Çocuk Cerrahisi Anabilim Dalı Başkanı Prof. Dr. Mehmet Emin Böleken, rahatsızlığı sırasında su dahi içemeyen Şehed Muhammed'e mide dokusundan yeni bir yemek borusu yaptıklarını, küçük Şehed'in bu sayede hayata tutunduğunu söyledi.
ÇOK ZORLU BİR TEDAVİ SÜRECİ GEÇİRDİ
Çocuk Cerrahisi, Göğüs Cerrahisi ve Genel Cerrahi Uzmanlarından oluşan bir ekip tarafından gerçekleştirilen ameliyat ve bir süre yatakta devam eden tedavinin ardından kısa bir açıklama yapan Prof. Dr. Boleken, yaşananları özetledi ve ailelere çağrıda bulundu:
“Yaklaşık iki yıl önce hastamız lavabo açıcı içmiş, bu madde yemek borusunda çok ciddi bir yanık oluşturmuştu. Uzun süre yoğun bakımda tedavi gördü, ardından aylarca yutma zorluğu nedeniyle ağızdan beslenemedi. Her ay özofagus (yemek borusu) genişletmeleri uyguladık. Ancak bu girişimler yanıt vermedi. Zamanla hastamız sadece karın duvarından mideye yerleştirilen bir tüp (gastrostomi) ile beslenebilir hale geldi. Bu çocuk, iki yıl boyunca su bile içemedi.
Son çare olarak mide dokusunu kullanarak yeni bir yemek borusu oluşturduk. Bu oldukça kompleks ve uzun süren bir ameliyattı. Ameliyat, çocuk cerrahisi, göğüs cerrahisi ve genel cerrahiden oluşan multidisipliner bir ekiple çalıştık. Göğüs Cerrahisinden Prof. Dr. Atalay Şahin, Genel Cerrahiden Prof. Dr. Faik Tatlı ve Çocuk Yoğun Bakım Uzmanı Dr. Öğr. Üyesi Fevzi Kahveci sürece kritik katkılar sundu. Anesteziden hemşirelere, yoğun bakım personelinden diyetisyenlere kadar büyük bir emek verildi. Bu başarı, tam anlamıyla ekip işidir.
AİLELER TEDBİRLİ OLSUN
Yıllardır aynı cümleyi kuruyoruz: Korozif madde içimi önlenebilir! Temizlik maddeleri kola ya da su şişesine konulmamalı. Orijinal ambalajlarında, çocukların ulaşamayacağı yerlerde muhafaza edilmeli. Bu basit önlemler, çocukların hayatını kurtarabilir. Bu vakada bir hayatı kurtardık ama iki yıllık bir mücadele ile…”

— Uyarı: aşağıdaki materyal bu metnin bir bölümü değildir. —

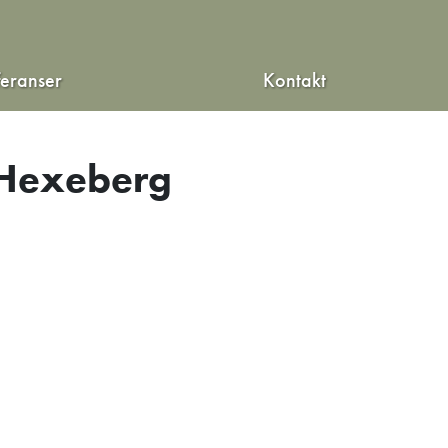
feranser
Kontakt
 Hexeberg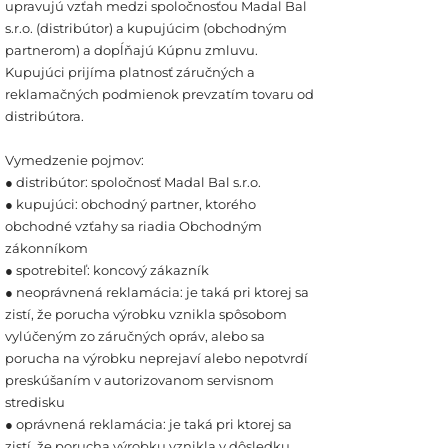
upravujú vzťah medzi spoločnosťou Madal Bal
s.r.o. (distribútor) a kupujúcim (obchodným
partnerom) a dopĺňajú Kúpnu zmluvu.
Kupujúci prijíma platnosť záručných a
reklamačných podmienok prevzatím tovaru od
distribútora.
Vymedzenie pojmov:
● distribútor: spoločnosť Madal Bal s.r.o.
● kupujúci: obchodný partner, ktorého
obchodné vzťahy sa riadia Obchodným
zákonníkom
● spotrebiteľ: koncový zákazník
● neoprávnená reklamácia: je taká pri ktorej sa
zistí, že porucha výrobku vznikla spôsobom
vylúčeným zo záručných opráv, alebo sa
porucha na výrobku neprejaví alebo nepotvrdí
preskúšaním v autorizovanom servisnom
stredisku
● oprávnená reklamácia: je taká pri ktorej sa
zistí, že porucha výrobku vznikla v dôsledku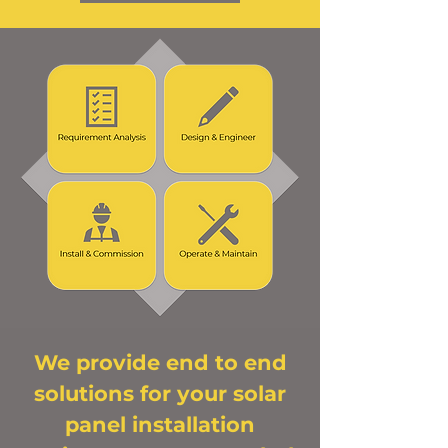
We provide end to end
solutions for your solar
panel installation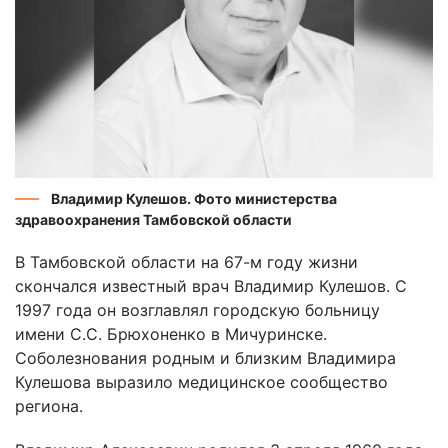
Владимир Кулешов. Фото министерства
здравоохранения Тамбовской области
В Тамбовской области на 67-м году жизни
скончался известный врач Владимир Кулешов. С
1997 года он возглавлял городскую больницу
имени С.С. Брюхоненко в Мичуринске.
Соболезнования родным и близким Владимира
Кулешова выразило медицинское сообщество
региона.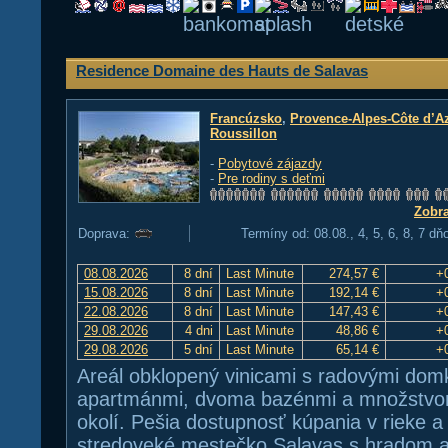
Residence Domaine des Hauts de Salavas
Francúzsko
,
Provence-Alpes-Côte d’A
Roussillon
-
Pobytové zájazdy
-
Pre rodiny s deťmi
Zobra
Doprava:
Termíny od: 08.08., 4, 5, 6, 8, 7 dň
08.08.2026
8 dní
Last Minute
274,57 €
+
15.08.2026
8 dní
Last Minute
192,14 €
+
22.08.2026
8 dní
Last Minute
147,43 €
+
29.08.2026
4 dni
Last Minute
48,86 €
+
29.08.2026
5 dní
Last Minute
65,14 €
+
Areál obklopený vinicami s radovými dom
apartmánmi, dvoma bazénmi a množstvom t
okolí. Pešia dostupnosť kúpania v rieke a
stredoveké mestečko Salavas s hradom a 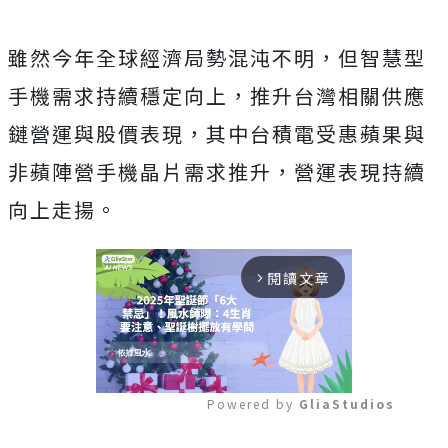
雖然今年全球經濟局勢混沌不明，但智慧型
手機需求持續穩定向上，推升台灣相關供應
鏈營運與股價表現，其中台積電受惠蘋果與
非蘋陣營手機晶片需求推升，營運表現持續
向上走揚。
閱讀文章
arrow_forward_ios
Powered by 
GliaStudios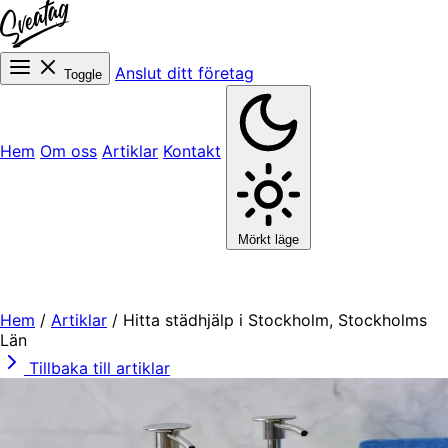
Anslut ditt företag
Toggle
Hem
Om oss
Artiklar
Kontakt
Mörkt läge
Hem
/
Artiklar
/
Hitta städhjälp i Stockholm, Stockholms
Län
Tillbaka till artiklar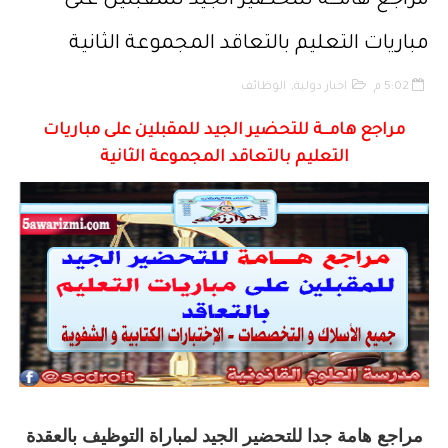
مراجع هامـــة للتحضير الجيد للمقبلين على
قانون رقم 68.99 بشأن الإيداع القانوني
مباريات التعليم بالتعاقد المجموعة الثانية
حقوق المؤلف والحقوق المجاورة وفق أخر تحيين
5:02 م
اخبار دولية
,
الوظائف
حماية الأشخاص الذاتيين تجاه معالجة المعطيات ذات الطابع الشخصي
مراجع هامـــة للتحضير الجيد للمقبلين على مباريات
التعليم بالتعاقد المجموعة الثانية
التبادل الإلكتروني للمعطيات القانونية
مسلك العلوم الإنسانية
مراجع هامة جدا للتحضير الجيد لمباراة التوظيف بالعقدة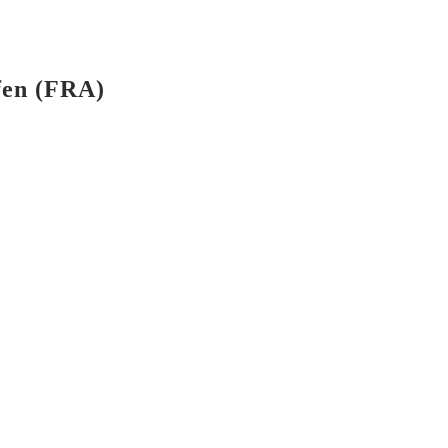
fen (FRA)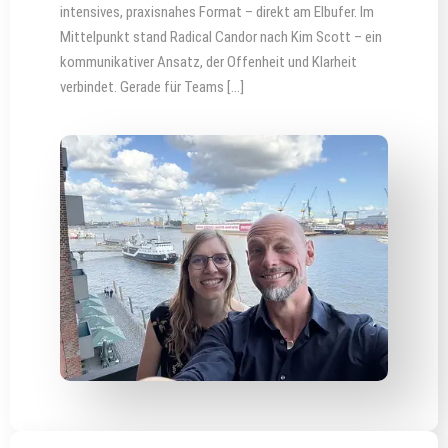
intensives, praxisnahes Format – direkt am Elbufer. Im
Mittelpunkt stand Radical Candor nach Kim Scott – ein
kommunikativer Ansatz, der Offenheit und Klarheit
verbindet. Gerade für Teams […]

TOPLUM SAĞLIĞI İÇİN MÜCADELEMİZ SÜRECEK
Şanlıurfa Harran Üniversitesi Hastanesi Başhekimi Doç. Dr. İdris Kırhan, sağlık ekibine teşekkür ederek şunları söyledi:
“Harran Üniversitesi Hastanesi, yalnızca bölgenin değil Türkiye'nin sağlık üssü olma yolunda ilerliyor. Bu tür vakalarda multidisipliner yaklaşım, bilgi ve tecrübemizle çocuklarımızın hayatlarına dokunmaya devam ediyoruz. Ancak bu olay bize bir kez daha gösterdi ki, çocuk sağlığında en güçlü tedavi; önlemedir. Bu konuda toplumsal farkındalık oluşturmak hepimizin görevi.”